- **What you have to do**:
The stretch wanted below opens at the line containing "(2) Regarding the" and closes at the line containing "2.6 Minutes of Meetings". Please return it exactly, with no other lines.

- **Data to use**:
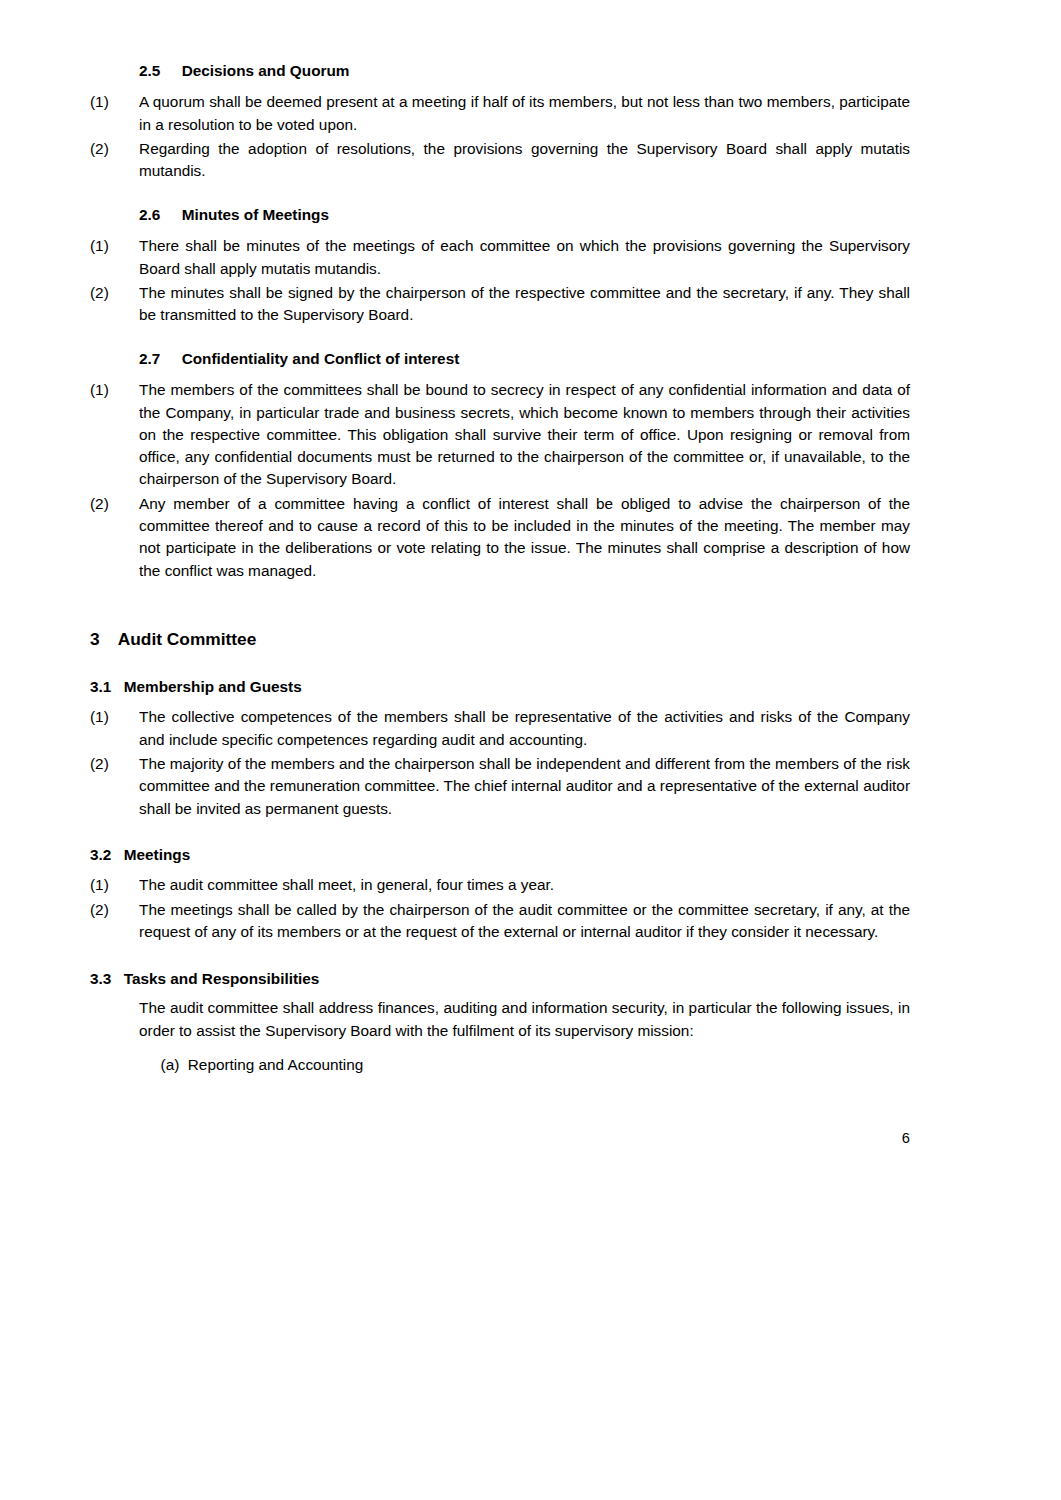2.5 Decisions and Quorum
(1) A quorum shall be deemed present at a meeting if half of its members, but not less than two members, participate in a resolution to be voted upon.
(2) Regarding the adoption of resolutions, the provisions governing the Supervisory Board shall apply mutatis mutandis.
2.6 Minutes of Meetings
(1) There shall be minutes of the meetings of each committee on which the provisions governing the Supervisory Board shall apply mutatis mutandis.
(2) The minutes shall be signed by the chairperson of the respective committee and the secretary, if any. They shall be transmitted to the Supervisory Board.
2.7 Confidentiality and Conflict of interest
(1) The members of the committees shall be bound to secrecy in respect of any confidential information and data of the Company, in particular trade and business secrets, which become known to members through their activities on the respective committee. This obligation shall survive their term of office. Upon resigning or removal from office, any confidential documents must be returned to the chairperson of the committee or, if unavailable, to the chairperson of the Supervisory Board.
(2) Any member of a committee having a conflict of interest shall be obliged to advise the chairperson of the committee thereof and to cause a record of this to be included in the minutes of the meeting. The member may not participate in the deliberations or vote relating to the issue. The minutes shall comprise a description of how the conflict was managed.
3 Audit Committee
3.1 Membership and Guests
(1) The collective competences of the members shall be representative of the activities and risks of the Company and include specific competences regarding audit and accounting.
(2) The majority of the members and the chairperson shall be independent and different from the members of the risk committee and the remuneration committee. The chief internal auditor and a representative of the external auditor shall be invited as permanent guests.
3.2 Meetings
(1) The audit committee shall meet, in general, four times a year.
(2) The meetings shall be called by the chairperson of the audit committee or the committee secretary, if any, at the request of any of its members or at the request of the external or internal auditor if they consider it necessary.
3.3 Tasks and Responsibilities
The audit committee shall address finances, auditing and information security, in particular the following issues, in order to assist the Supervisory Board with the fulfilment of its supervisory mission:
(a) Reporting and Accounting
6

- **Task result**:
(2) Regarding the adoption of resolutions, the provisions governing the Supervisory Board shall apply mutatis mutandis.
2.6 Minutes of Meetings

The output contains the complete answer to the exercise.